> **Exercise details**:
Locate every line below that contains the word "camera" and copy each one out. Letter case must match.

> **Saved entries**:
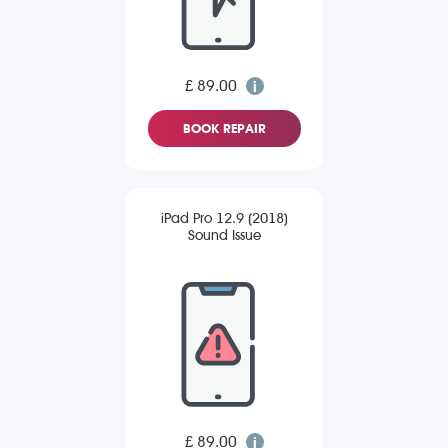
£ 89.00
BOOK REPAIR
iPad Pro 12.9 (2018)
Sound Issue
£ 89.00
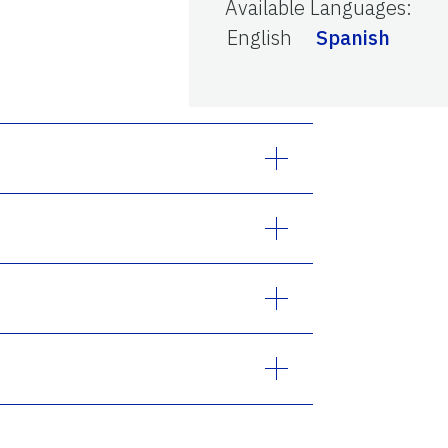
Available Languages
:
English
Spanish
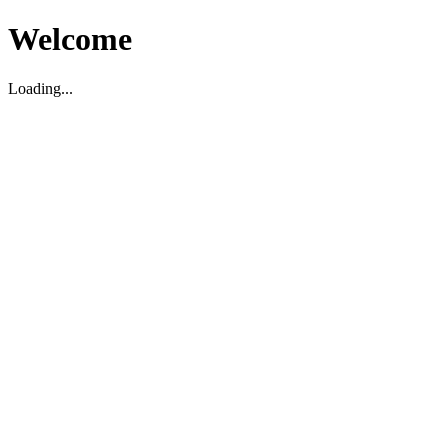
Welcome
Loading...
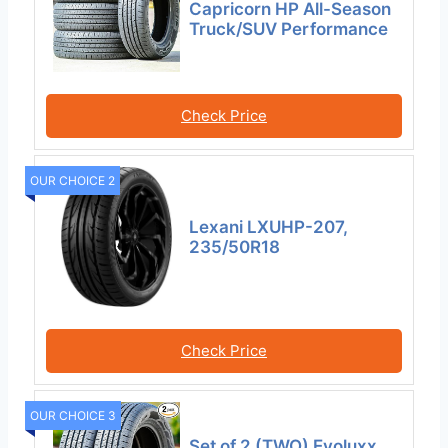
Capricorn HP All-Season
Truck/SUV Performance
Check Price
OUR CHOICE 2
Lexani LXUHP-207,
235/50R18
Check Price
OUR CHOICE 3
Set of 2 (TWO) Evoluxx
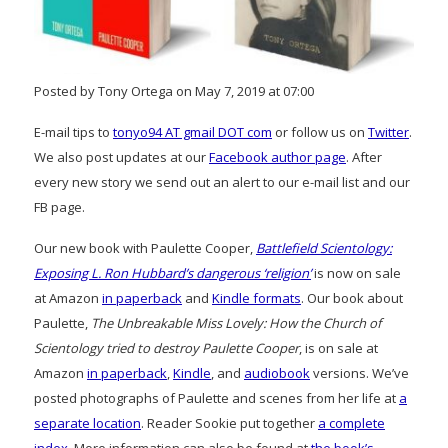
Posted by Tony Ortega on May 7, 2019 at 07:00
E-mail tips to
tonyo94 AT gmail DOT com
or follow us on
Twitter
.
We also post updates at our
Facebook author page
. After
every new story we send out an alert to our e-mail list and our
FB page.
Our new book with Paulette Cooper,
Battlefield Scientology:
Exposing L. Ron Hubbard’s dangerous ‘religion’
is now on sale
at Amazon
in paperback
and
Kindle formats
. Our book about
Paulette,
The Unbreakable Miss Lovely: How the Church of
Scientology tried to destroy Paulette Cooper
, is on sale at
Amazon
in paperback
,
Kindle
, and
audiobook
versions. We’ve
posted photographs of Paulette and scenes from her life at
a
separate location
. Reader Sookie put together
a complete
index
. More information can also be found at
the book’s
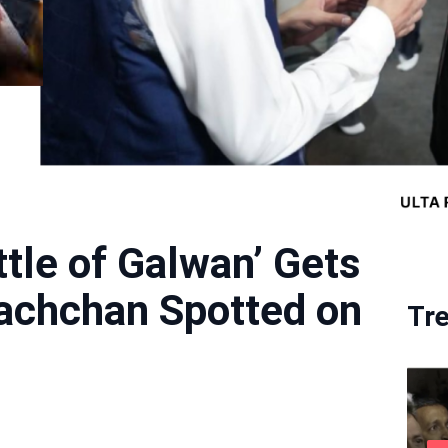
tle of Galwan’ Gets
achchan Spotted on
Tr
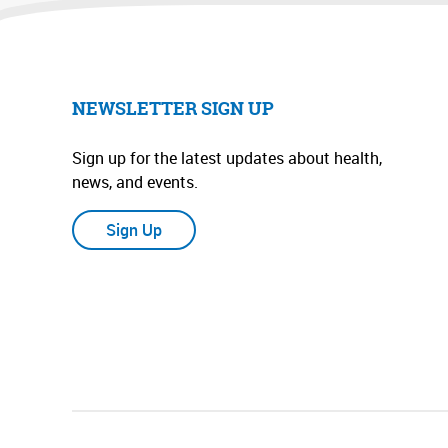
NEWSLETTER SIGN UP
Sign up for the latest updates about health,
news, and events.
Sign Up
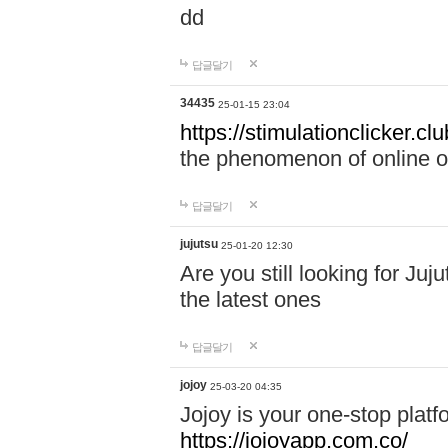
dd
답글달기
34435
25-01-15 23:04
https://stimulationclicker.clu
the phenomenon of online ove
답글달기
jujutsu
25-01-20 12:30
Are you still looking for Ju
the latest ones
답글달기
jojoy
25-03-20 04:35
Jojoy is your one-stop plat
https://jojoyapp.com.co/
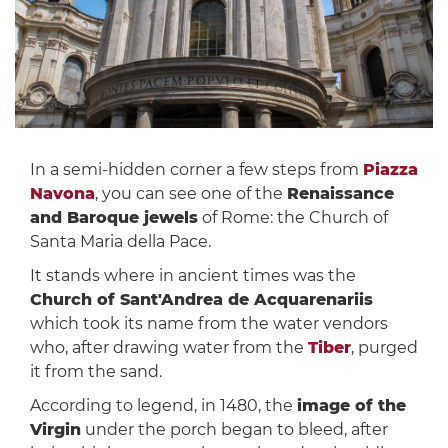
In a semi-hidden corner a few steps from
Piazza
Navona
, you can see one of the
Renaissance
and Baroque jewels
of Rome: the Church of
Santa Maria della Pace.
It stands where in ancient times was the
Church of Sant'Andrea de Acquarenariis
which took its name from the water vendors
who, after drawing water from the
Tiber
, purged
it from the sand.
According to legend, in 1480, the
image of the
Virgin
under the porch began to bleed, after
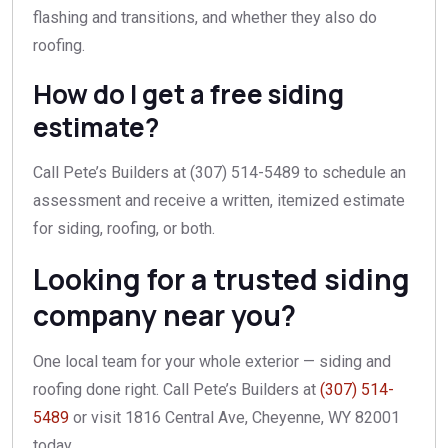
flashing and transitions, and whether they also do
roofing.
How do I get a free siding
estimate?
Call Pete’s Builders at (307) 514-5489 to schedule an
assessment and receive a written, itemized estimate
for siding, roofing, or both.
Looking for a trusted siding
company near you?
One local team for your whole exterior — siding and
roofing done right. Call Pete’s Builders at
(307) 514-
5489
or visit 1816 Central Ave, Cheyenne, WY 82001
today.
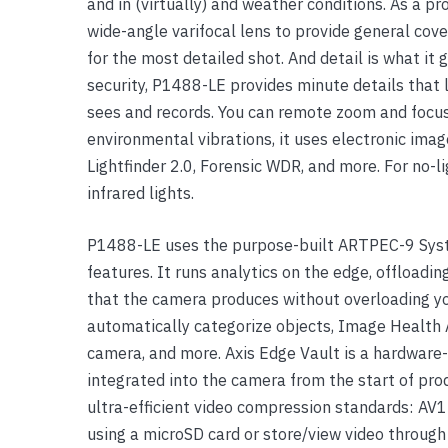
and in (virtually) and weather conditions. As a 
Yealink Phones
wide-angle varifocal lens to provide general cove
for the most detailed shot. And detail is what it
security, P1488-LE provides minute details that 
sees and records. You can remote zoom and focus 
environmental vibrations, it uses electronic imag
Lightfinder 2.0, Forensic WDR, and more. For no-li
infrared lights.
P1488-LE uses the purpose-built ARTPEC-9 Syst
features. It runs analytics on the edge, offloadin
that the camera produces without overloading yo
automatically categorize objects, Image Health A
camera, and more. Axis Edge Vault is a hardware-
integrated into the camera from the start of p
ultra-efficient video compression standards: AV
using a microSD card or store/view video throug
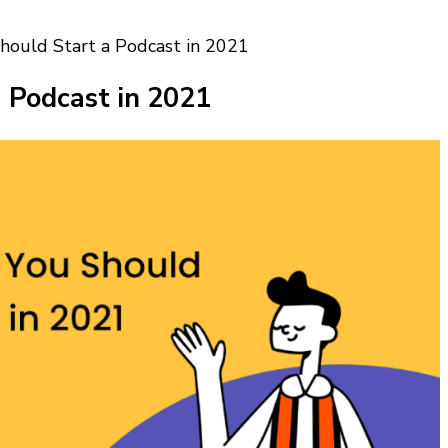
ould Start a Podcast in 2021
 Podcast in 2021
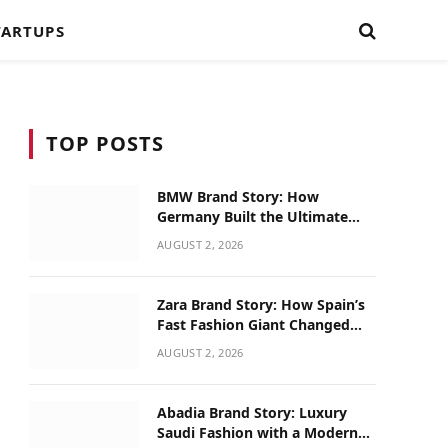
TARTUPS
TOP POSTS
BMW Brand Story: How
Germany Built the Ultimate
Driving Machine
AUGUST 2, 2026
Zara Brand Story: How Spain’s
Fast Fashion Giant Changed
Global Retail
AUGUST 2, 2026
Abadia Brand Story: Luxury
Saudi Fashion with a Modern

> **Output**:
that the camera produces without overloading yo
camera, and more. Axis Edge Vault is a hardware-
integrated into the camera from the start of p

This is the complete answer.